Organismes officiels français pour les semences
CTPS : le Comité technique permanent de la sélection a des missions régaliennes : gestion du catalogue ; élaboration, proposition et mise en application des règlements techniques d’inscription ; production, contrôle et certification variétale et sanitaire des semences et des plants. Il associe des représentants des administrations concernées, les principaux acteurs de la filière des variétés et des semences, ainsi qu’un seul représentant des associations de consommateurs et des organisations environnementales.
Geves : le Groupe d’étude et de contrôle des variétés et des semences est un groupement d’intérêt public (arrêté du 11 mai 1989), organisme officiel unique en France assurant l’expertise sur les nouvelles variétés végétales (inscription et protection juridique) et l’analyse de la qualité des Semences (certification des semences avant leur commercialisation). Il est constitué par l’Inra, le ministère en charge de l’Agriculture et le Gnis.
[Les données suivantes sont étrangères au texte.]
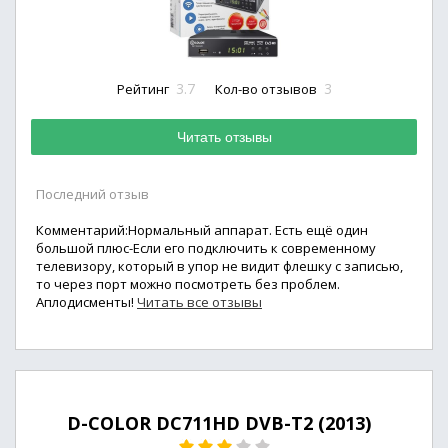
3.7
3
Рейтинг
Кол-во отзывов
Читать отзывы
Последний отзыв
Комментарий:Нормальный аппарат. Есть ещё один
большой плюс-Если его подключить к современному
телевизору, который в упор не видит флешку с записью,
то через порт можно посмотреть без проблем.
Аплодисменты!
Читать все отзывы
D-COLOR DC711HD DVB-T2 (2013)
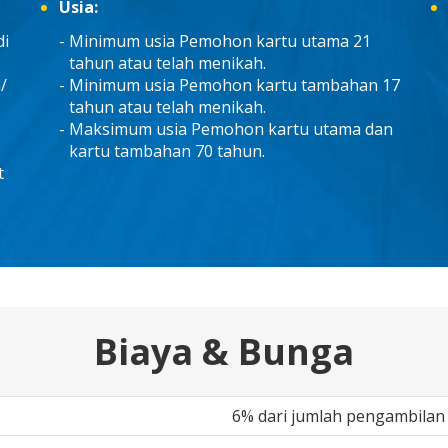
Usia:
di
Minimum usia Pemohon kartu utama 21
tahun atau telah menikah.
/
Minimum usia Pemohon kartu tambahan 17
tahun atau telah menikah.
Maksimum usia Pemohon kartu utama dan
kartu tambahan 70 tahun.
t
Biaya & Bunga
6% dari jumlah pengambilan 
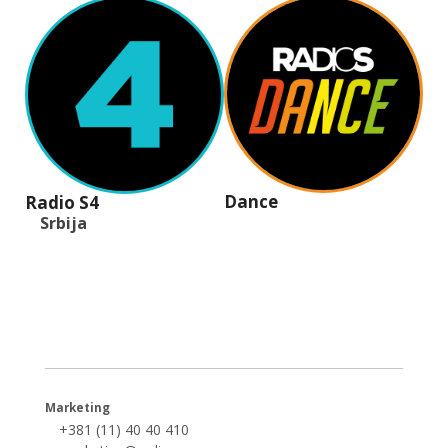
Dance
Radio S4
Srbija
+381 (11) 40 40 440
office@radios.rs
Šumadijski trg 6a, 11000 Beograd
Marketing
+381 (11) 40 40 410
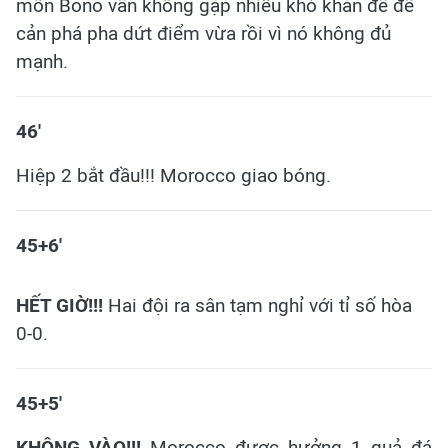
môn Bono vẫn không gặp nhiều khó khăn để để
cản phá pha dứt điểm vừa rồi vì nó không đủ
mạnh.
46'
Hiệp 2 bắt đầu!!! Morocco giao bóng.
45+6'
HẾT GIỜ!!!
Hai đội ra sân tạm nghỉ với tỉ số hòa
0-0.
45+5'
KHÔNG VÀO!!!
Morocco được hưởng 1 quả đá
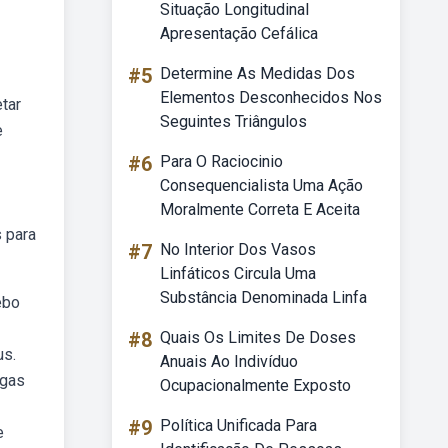
Situação Longitudinal
Apresentação Cefálica
#5
Determine As Medidas Dos
Elementos Desconhecidos Nos
tar
Seguintes Triângulos
e
#6
Para O Raciocinio
Consequencialista Uma Ação
Moralmente Correta E Aceita
 para
#7
No Interior Dos Vasos
Linfáticos Circula Uma
Substância Denominada Linfa
ebo
#8
Quais Os Limites De Doses
us.
Anuais Ao Indivíduo
rgas
Ocupacionalmente Exposto
#9
Política Unificada Para
e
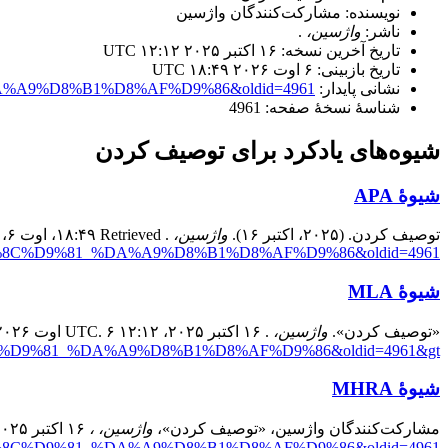
نویسنده: مشارکت‌کنندگان واژسین
ناشر:
واژسین،
.
تاریخ آخرین نسخه: ۱۶ اکتبر ۲۰۲۵ ‏۱۲:۱۲ UTC
تاریخ بازبینی: ۶ اوت ۲۰۲۶ ‏۱۸:۴۹ UTC
نشانی پایدار:
_%DA%A9%D8%B1%D8%AF%D9%86&oldid=4961
شناسهٔ نسخهٔ صفحه: 4961
شیوه‌های یادکرد برای توصیف کردن
شیوهٔ APA
توصیف کردن. (۲۰۲۵، اکتبر ۱۶).
واژسین،
. Retrieved ‏۱۸:۴۹، اوت ۶، ۲۰۲۶ از
%8C%D9%81_%DA%A9%D8%B1%D8%AF%D9%86&oldid=4961
شیوهٔ MLA
«توصیف کردن».
واژسین،
. ۱۶ اکتبر ۲۰۲۵، ‏۱۲:۱۲ UTC. ۶ اوت ۲۰۲۶، ‏۱۸:۴۹ <
C%D9%81_%DA%A9%D8%B1%D8%AF%D9%86&oldid=4961&gt
شیوهٔ MHRA
مشارکت‌کنندگان واژسین، «توصیف کردن»،
واژسین، ،
۱۶ اکتبر ۲۰۲۵، ‏۱۲:۱۲ UTC، <
%8C%D9%81_%DA%A9%D8%B1%D8%AF%D9%86&oldid=4961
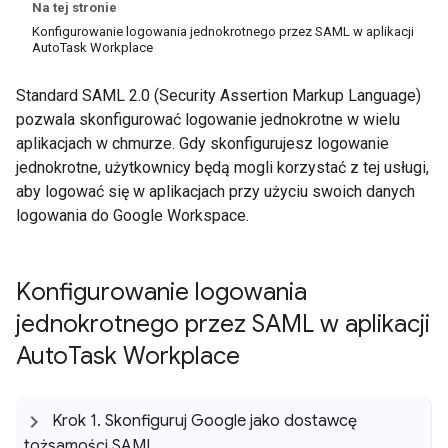
Na tej stronie
Konfigurowanie logowania jednokrotnego przez SAML w aplikacji
AutoTask Workplace
Standard SAML 2.0 (Security Assertion Markup Language)
pozwala skonfigurować logowanie jednokrotne w wielu
aplikacjach w chmurze. Gdy skonfigurujesz logowanie
jednokrotne, użytkownicy będą mogli korzystać z tej usługi,
aby logować się w aplikacjach przy użyciu swoich danych
logowania do Google Workspace.
Konfigurowanie logowania
jednokrotnego przez SAML w aplikacji
Auto
Task Workplace
Krok 1
.
Skonfiguruj Google jako dostawcę
tożsamości SAML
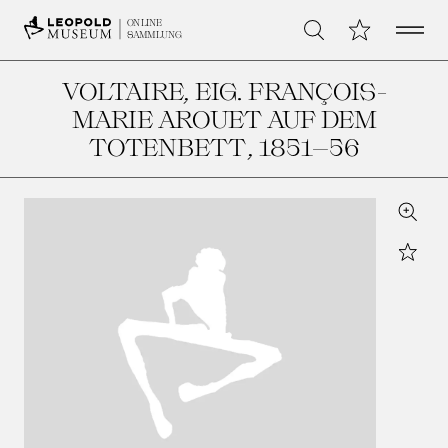
Open 
Meine Sammlu
ONLINE
Suche
SAMMLUNG
VOLTAIRE, EIG. FRANÇOIS-
MARIE AROUET AUF DEM
TOTENBETT
, 1851–56
Zoom
Star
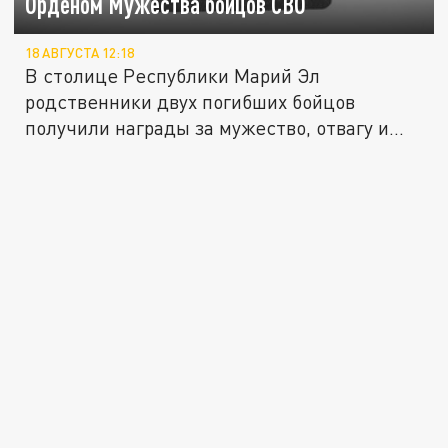
Орденом Мужества бойцов СВО
18 АВГУСТА 12:18
В столице Республики Марий Эл
родственники двух погибших бойцов
получили награды за мужество, отвагу и...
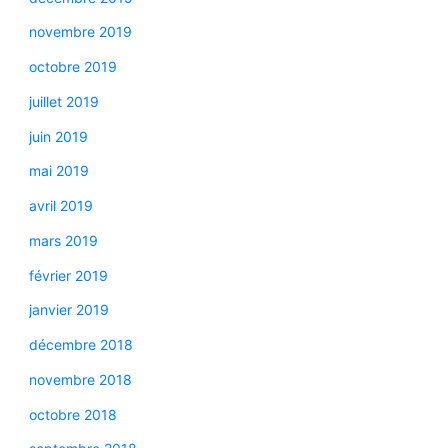
novembre 2019
octobre 2019
juillet 2019
juin 2019
mai 2019
avril 2019
mars 2019
février 2019
janvier 2019
décembre 2018
novembre 2018
octobre 2018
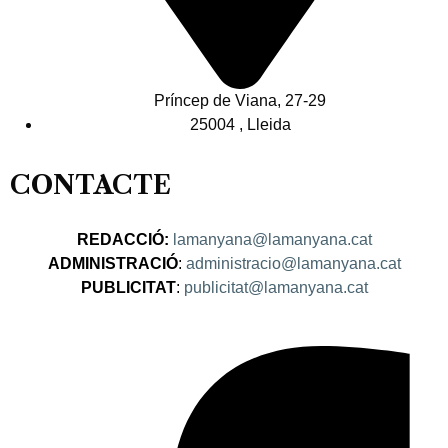
Príncep de Viana, 27-29
25004 , Lleida
CONTACTE
REDACCIÓ:
lamanyana@lamanyana.cat
ADMINISTRACIÓ
:
administracio@lamanyana.cat
PUBLICITAT
:
publicitat@lamanyana.cat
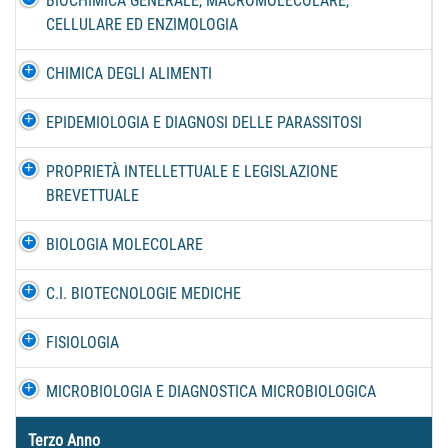
BIOCHIMICA GENERALE, MACROMOLECOLARE,
CELLULARE ED ENZIMOLOGIA
CHIMICA DEGLI ALIMENTI
EPIDEMIOLOGIA E DIAGNOSI DELLE PARASSITOSI
PROPRIETÀ INTELLETTUALE E LEGISLAZIONE
BREVETTUALE
BIOLOGIA MOLECOLARE
C.I. BIOTECNOLOGIE MEDICHE
FISIOLOGIA
MICROBIOLOGIA E DIAGNOSTICA MICROBIOLOGICA
Terzo Anno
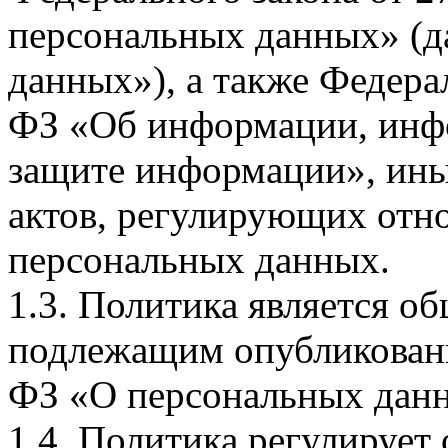
персональных данных» (д
данных»), а также Федерал
ФЗ «Об информации, инф
защите информации», ин
актов, регулирующих отно
персональных данных.
1.3. Политика является 
подлежащим опубликовани
ФЗ «О персональных дан
1.4. Политика регулирует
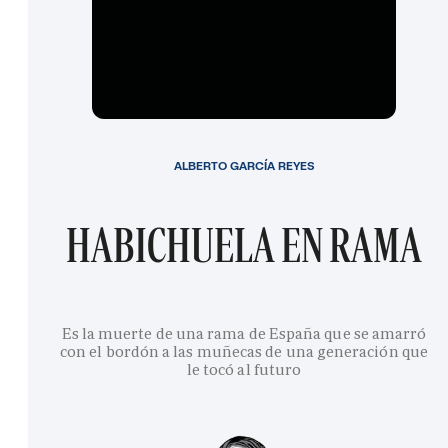
ALBERTO GARCÍA REYES
HABICHUELA EN RAMA
Es la muerte de una rama de España que se amarró
con el bordón a las muñecas de una generación que
le tocó al futuro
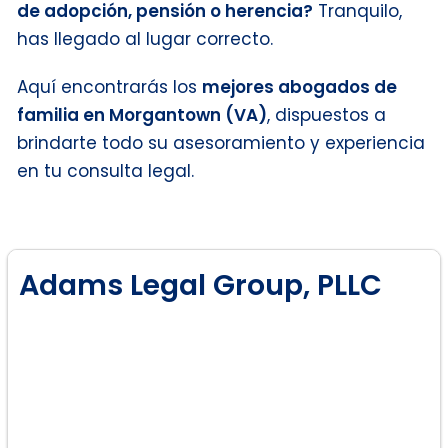
de adopción, pensión o herencia?
Tranquilo,
has llegado al lugar correcto.
Aquí encontrarás los
mejores abogados de
familia en Morgantown (VA)
, dispuestos a
brindarte todo su asesoramiento y experiencia
en tu consulta legal.
Adams Legal Group, PLLC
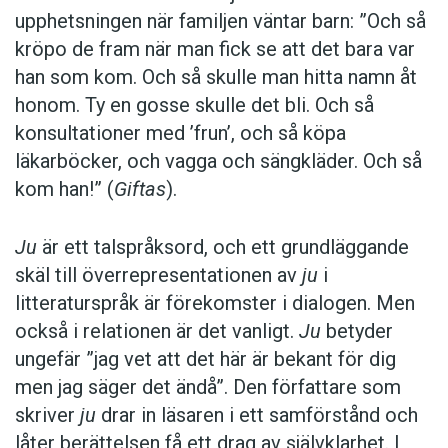
upphetsningen när familjen väntar barn: ”Och så
kröpo de fram när man fick se att det bara var
han som kom. Och så skulle man hitta namn åt
honom. Ty en gosse skulle det bli. Och så
konsultationer med ’frun’, och så köpa
läkarböcker, och vagga och sängkläder. Och så
kom han!” (
Giftas
).
Ju
är ett talspråksord, och ett grundläggande
skäl till överrepresentationen av
ju
i
litteraturspråk är förekomster i dialogen. Men
också i relationen är det vanligt.
Ju
betyder
ungefär ”jag vet att det här är bekant för dig
men jag säger det ändå”. Den författare som
skriver
ju
drar in läsaren i ett samförstånd och
låter berättelsen få ett drag av självklarhet. I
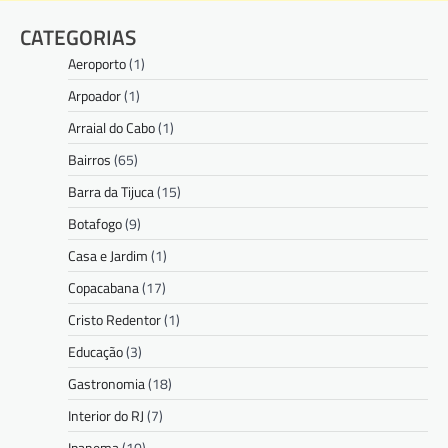
CATEGORIAS
Aeroporto
(1)
Arpoador
(1)
Arraial do Cabo
(1)
Bairros
(65)
Barra da Tijuca
(15)
Botafogo
(9)
Casa e Jardim
(1)
Copacabana
(17)
Cristo Redentor
(1)
Educação
(3)
Gastronomia
(18)
Interior do RJ
(7)
Ipanema
(10)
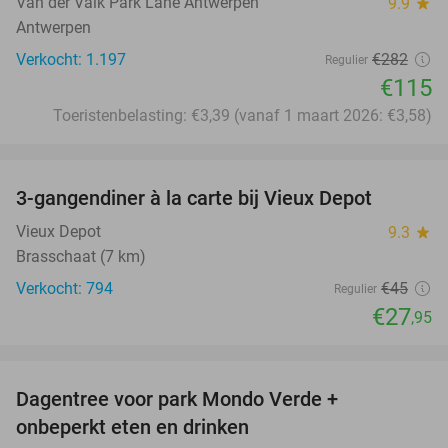
Van der Valk Park Lane Antwerpen
9.9
star
Antwerpen
Verkocht: 1.197
€282
Regulier
€115
Toeristenbelasting: €3,39 (vanaf 1 maart 2026: €3,58)
favorite_border
3-gangendiner à la carte bij Vieux Depot
38%
Vieux Depot
9.3
star
Brasschaat (7 km)
Verkocht: 794
€45
Regulier
€27
,95
favorite_border
Dagentree voor park Mondo Verde +
25%
onbeperkt eten en drinken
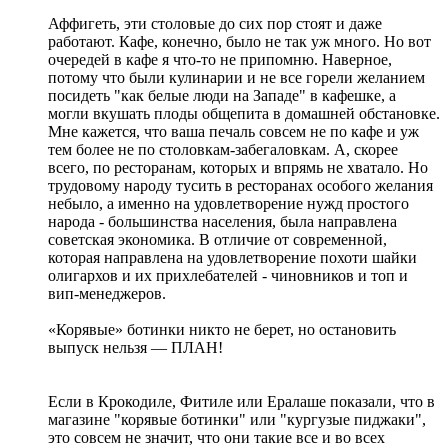
Аффигеть, эти столовые до сих пор стоят и даже
работают. Кафе, конечно, было не так уж много. Но вот
очередей в кафе я что-то не припомню. Наверное,
потому что были кулинарии и не все горели желанием
посидеть "как белые люди на Западе" в кафешке, а
могли вкушать плоды общепита в домашней обстановке.
Мне кажется, что ваша печаль совсем не по кафе и уж
тем более не по столовкам-забегаловкам. А, скорее
всего, по ресторанам, которых и впрямь не хватало. Но
трудовому народу тусить в ресторанах особого желания
небыло, а именно на удовлетворение нужд простого
народа - большинства населения, была направлена
советская экономика. В отличие от современной,
которая направлена на удовлетворение похоти шайки
олигархов и их прихлебателей - чиновников и топ и
вип-менеджеров.
«Корявые» ботинки никто не берет, но остановить
выпуск нельзя — ПЛАН!
Если в Крокодиле, Фитиле или Ералаше показали, что в
магазине "корявые ботинки" или "кургузые пиджаки",
это совсем не значит, что они такие все и во всех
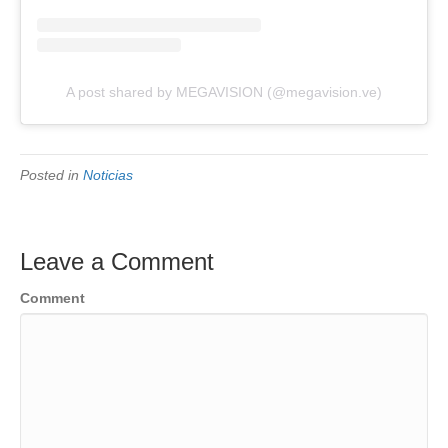
A post shared by MEGAVISION (@megavision.ve)
Posted in
Noticias
Leave a Comment
Comment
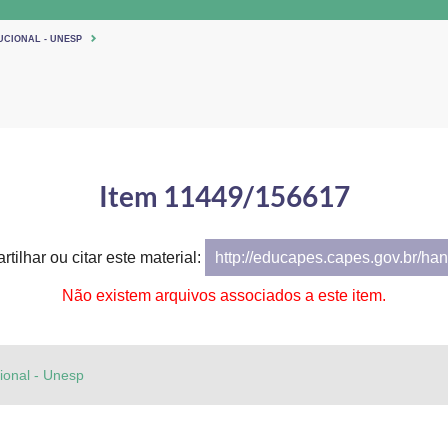
UCIONAL - UNESP
Item 11449/156617
tilhar ou citar este material:
http://educapes.capes.gov.br/h
Não existem arquivos associados a este item.
cional - Unesp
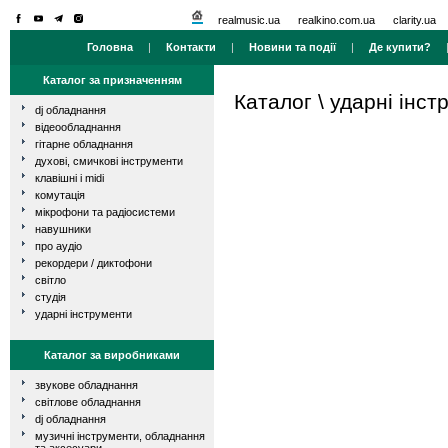
realmusic.ua
realkino.com.ua
clarity.ua
Головна
|
Контакти
|
Новини та події
|
Де купити?
Каталог за призначенням
Каталог
\
ударні інст
dj обладнання
відеообладнання
гітарне обладнання
духові, смичкові інструменти
клавішні і midi
комутація
мікрофони та радіосистеми
навушники
про аудіо
рекордери / диктофони
світло
студія
ударні інструменти
Каталог за виробниками
звукове обладнання
світлове обладнання
dj обладнання
музичні інструменти, обладнання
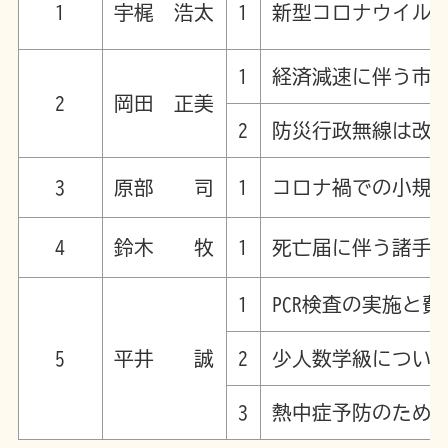
1
宇梶 浩太
1
新型コロナウイル
1
経済減速に伴う市
2
岡田 正美
2
防災行政無線は改
3
原部 司
1
コロナ禍での小規
4
鈴木 牧
1
死亡届に伴う諸手
1
PCR検査の実施と
5
平井 誠
2
少人数学級につい
3
熱中症予防のため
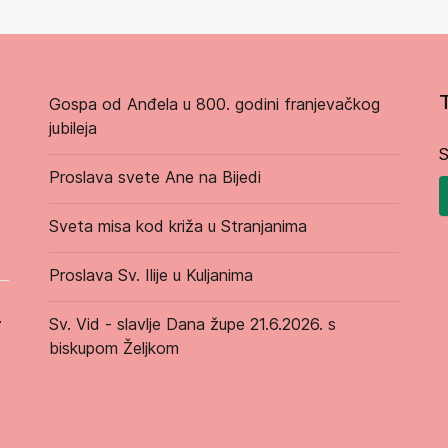
Gospa od Anđela u 800. godini franjevačkog
jubileja
S
Proslava svete Ane na Bijedi
Sveta misa kod križa u Stranjanima
Proslava Sv. Ilije u Kuljanima
.
Sv. Vid - slavlje Dana župe 21.6.2026. s
biskupom Željkom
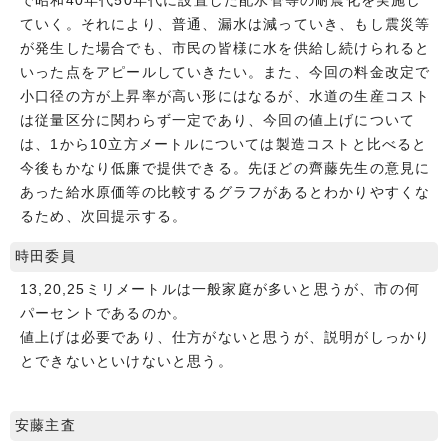
で昭和40年代50年代に設置した配水管等の耐震化を実施し
ていく。それにより、普通、漏水は減っていき、もし震災等
が発生した場合でも、市民の皆様に水を供給し続けられると
いった点をアピールしていきたい。また、今回の料金改定で
小口径の方が上昇率が高い形にはなるが、水道の生産コスト
は従量区分に関わらず一定であり、今回の値上げについて
は、1から10立方メートルについては製造コストと比べると
今後もかなり低廉で提供できる。先ほどの齊藤先生の意見に
あった給水原価等の比較するグラフがあるとわかりやすくな
るため、次回提示する。
時田委員
13,20,25ミリメートルは一般家庭が多いと思うが、市の何
パーセントであるのか。
値上げは必要であり、仕方がないと思うが、説明がしっかり
とできないといけないと思う。
安藤主査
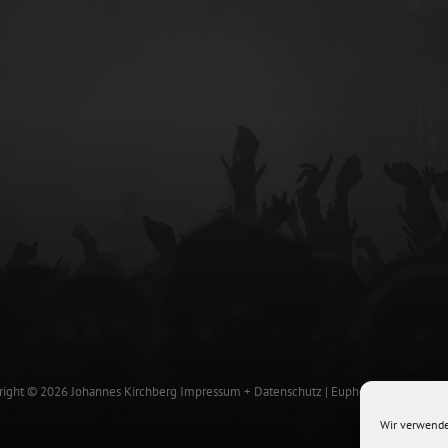
right © 2026
Johannes Kirchberg
Impressum + Datenschutz
|
Euphony By
Catch T
Wir verwende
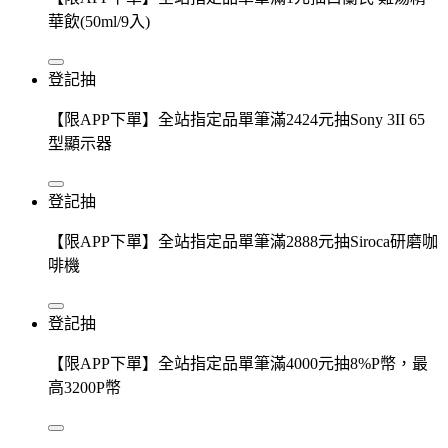
華飲(50ml/9入)
登記抽
【限APP下單】全站指定品單筆滿2424元抽Sony 3II 65
型顯示器
登記抽
【限APP下單】全站指定品單筆滿2888元抽Siroca研磨咖
啡機
登記抽
【限APP下單】全站指定品單筆滿4000元抽8%P幣，最
高3200P幣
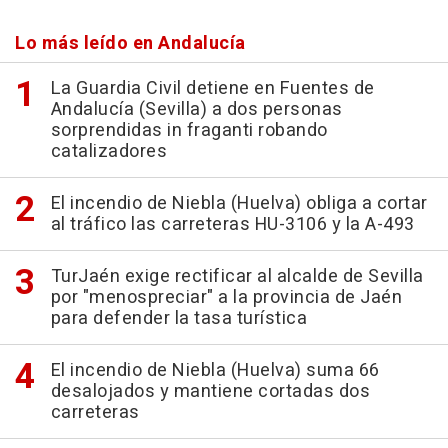
Lo más leído en Andalucía
La Guardia Civil detiene en Fuentes de
Andalucía (Sevilla) a dos personas
sorprendidas in fraganti robando
catalizadores
El incendio de Niebla (Huelva) obliga a cortar
al tráfico las carreteras HU-3106 y la A-493
TurJaén exige rectificar al alcalde de Sevilla
por "menospreciar" a la provincia de Jaén
para defender la tasa turística
El incendio de Niebla (Huelva) suma 66
desalojados y mantiene cortadas dos
carreteras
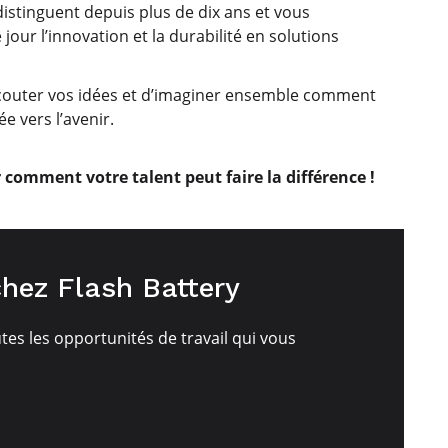
istinguent depuis plus de dix ans et vous
r l’innovation et la durabilité en solutions
couter vos idées et d’imaginer ensemble comment
e vers l’avenir.
comment votre talent peut faire la différence !
chez Flash Battery
es les opportunités de travail qui vous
Gnis : quand le public fleurte avec le privé
Le Groupement National Interprofessionnel des Semences et plants est un organisme officiel et interprofessionnel. Son conseil d’administration est composé des huit sections professionnelles spécialisées de la filière semences et plants. Ces sections regroupent en cinq collèges les acteurs de la filière semence : sélection (obtenteurs), multiplication (agriculteurs multiplicateurs), production (semenciers), commerce (distributeurs, jardinerie) et utilisation (FNSEA). Le Gnis a été restructuré en 2015 pour devenir une interprofession 100 % privée conformément à la législation européenne sur les interprofessions.
Caractéristique exacerbée de ces partenariats privés-publics qui fleurissent partout, le conseil d’administration du Gnis est composé presque pour moitié (8 membres sur 18) de personnes issues des entreprises semencières privées.
Dans la mesure où le Geves est constitué entre autre par le Gnis, où siègent des entreprises semencières, la possibilité d’un conflit d’intérêt existe lors de ces examens.